A young girl rushed to a messy corner, where dirty dishes piled up near a small plastic bowl filled with soapy water, reddish-yellow oil and pieces of coriander leaves floating on the surface. The girl dipped plates and bowls into the murky water, cleaning the dishes briefly with a small piece of sponge. After a quick final dive into another plastic bowl filled with more opaque water, the dishes were ready to serve their duty again.

At a small counter, a shop keeper was busy preparing packages for takeaway. With bare fingers, she placed noodles into small polythene bags and poured hot soup into another bag after receiving torn, grubby bills from customers.

“We were told that using polythene bags to carry hot stuff is not healthy, but we have no choice,” the shop keeper said. “There are many paper containers in the market, but they are too expensive for us to invest in. I’ve always tried my best to sell healthy food and take care of hygiene as well.”
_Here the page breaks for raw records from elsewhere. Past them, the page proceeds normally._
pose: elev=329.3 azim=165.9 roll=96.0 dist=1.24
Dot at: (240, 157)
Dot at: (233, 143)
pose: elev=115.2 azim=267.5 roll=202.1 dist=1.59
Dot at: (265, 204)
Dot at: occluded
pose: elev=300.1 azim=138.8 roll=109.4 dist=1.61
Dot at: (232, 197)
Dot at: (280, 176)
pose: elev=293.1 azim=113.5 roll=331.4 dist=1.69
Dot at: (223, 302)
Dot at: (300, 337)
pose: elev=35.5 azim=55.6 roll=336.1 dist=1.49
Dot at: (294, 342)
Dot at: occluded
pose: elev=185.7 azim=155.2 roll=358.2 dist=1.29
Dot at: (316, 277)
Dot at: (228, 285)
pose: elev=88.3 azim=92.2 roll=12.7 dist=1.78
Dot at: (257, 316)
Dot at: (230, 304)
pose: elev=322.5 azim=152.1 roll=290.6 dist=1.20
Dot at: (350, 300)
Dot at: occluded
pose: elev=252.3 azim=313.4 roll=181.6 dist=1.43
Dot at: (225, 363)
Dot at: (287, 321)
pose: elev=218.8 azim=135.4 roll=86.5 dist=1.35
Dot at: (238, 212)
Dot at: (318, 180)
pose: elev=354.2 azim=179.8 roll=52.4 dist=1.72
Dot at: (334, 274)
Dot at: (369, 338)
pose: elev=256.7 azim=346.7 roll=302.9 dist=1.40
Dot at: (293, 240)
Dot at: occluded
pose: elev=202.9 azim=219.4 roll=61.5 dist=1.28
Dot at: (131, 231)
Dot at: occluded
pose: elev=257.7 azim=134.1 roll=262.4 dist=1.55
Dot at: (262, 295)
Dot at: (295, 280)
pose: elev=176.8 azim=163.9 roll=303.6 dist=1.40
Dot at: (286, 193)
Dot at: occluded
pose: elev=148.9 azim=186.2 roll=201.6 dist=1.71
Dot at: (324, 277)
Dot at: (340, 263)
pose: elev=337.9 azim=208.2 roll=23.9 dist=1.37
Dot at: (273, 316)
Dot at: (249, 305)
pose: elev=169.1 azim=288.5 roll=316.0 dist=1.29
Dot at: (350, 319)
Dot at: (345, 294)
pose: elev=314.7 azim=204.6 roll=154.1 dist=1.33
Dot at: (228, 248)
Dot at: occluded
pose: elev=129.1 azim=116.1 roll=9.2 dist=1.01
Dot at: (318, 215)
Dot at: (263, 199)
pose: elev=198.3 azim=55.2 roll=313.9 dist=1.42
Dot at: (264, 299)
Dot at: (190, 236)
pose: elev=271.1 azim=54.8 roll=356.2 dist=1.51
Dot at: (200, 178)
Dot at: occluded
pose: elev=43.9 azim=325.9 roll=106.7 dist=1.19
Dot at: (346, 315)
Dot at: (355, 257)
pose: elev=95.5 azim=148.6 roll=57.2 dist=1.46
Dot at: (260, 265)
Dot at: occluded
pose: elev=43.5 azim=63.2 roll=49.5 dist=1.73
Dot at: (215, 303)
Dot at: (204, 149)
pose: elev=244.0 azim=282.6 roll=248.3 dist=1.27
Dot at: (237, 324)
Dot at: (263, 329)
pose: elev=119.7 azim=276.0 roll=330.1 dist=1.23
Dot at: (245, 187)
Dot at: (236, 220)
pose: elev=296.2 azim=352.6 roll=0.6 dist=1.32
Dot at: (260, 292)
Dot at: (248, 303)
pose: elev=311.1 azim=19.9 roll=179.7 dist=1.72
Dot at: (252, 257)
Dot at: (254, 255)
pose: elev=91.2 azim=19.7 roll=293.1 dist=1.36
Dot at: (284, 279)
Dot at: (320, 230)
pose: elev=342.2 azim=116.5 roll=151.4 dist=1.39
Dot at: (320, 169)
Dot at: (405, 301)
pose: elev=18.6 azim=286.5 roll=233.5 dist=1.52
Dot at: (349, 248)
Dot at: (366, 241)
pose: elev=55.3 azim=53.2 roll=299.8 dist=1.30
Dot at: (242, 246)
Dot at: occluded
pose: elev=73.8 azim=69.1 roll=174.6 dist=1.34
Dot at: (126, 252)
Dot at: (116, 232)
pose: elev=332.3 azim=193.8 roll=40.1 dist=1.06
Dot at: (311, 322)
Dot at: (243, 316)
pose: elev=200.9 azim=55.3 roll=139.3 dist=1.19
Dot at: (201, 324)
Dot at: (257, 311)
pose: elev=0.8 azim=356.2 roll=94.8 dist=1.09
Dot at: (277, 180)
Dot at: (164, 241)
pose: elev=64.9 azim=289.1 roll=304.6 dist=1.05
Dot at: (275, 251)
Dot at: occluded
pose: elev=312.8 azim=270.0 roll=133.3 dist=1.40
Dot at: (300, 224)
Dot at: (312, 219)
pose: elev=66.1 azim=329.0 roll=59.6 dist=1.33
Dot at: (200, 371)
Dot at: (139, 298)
The Rangoon-based Consumer Protection Association (CPA) insists that street food is often not safe to consume, and venders need food safety education.

“Nowadays, there are many fancy foods and fast foods, including various kind of traditional food, sold at those street stalls. Since they can’t invest much in their products, they usually use cheap commodities, for example palm oil, and using a lot of artificial flavors”, Soe Kalyar Htike, the CPA information department secretary, told The Irrawaddy.

“In addition, they rarely practice proper hygiene. For example, they have limited access to water while they are in the middle of the city, so they reduce the use of water to clean the dishes. The food is not well covered from dust, flies and fumes from cars.”

According to research conducted by the CPA recently, more than 80 percent of the more than 1,000 street food stalls in central Rangoon are not hygienic and are selling unhealthy foods.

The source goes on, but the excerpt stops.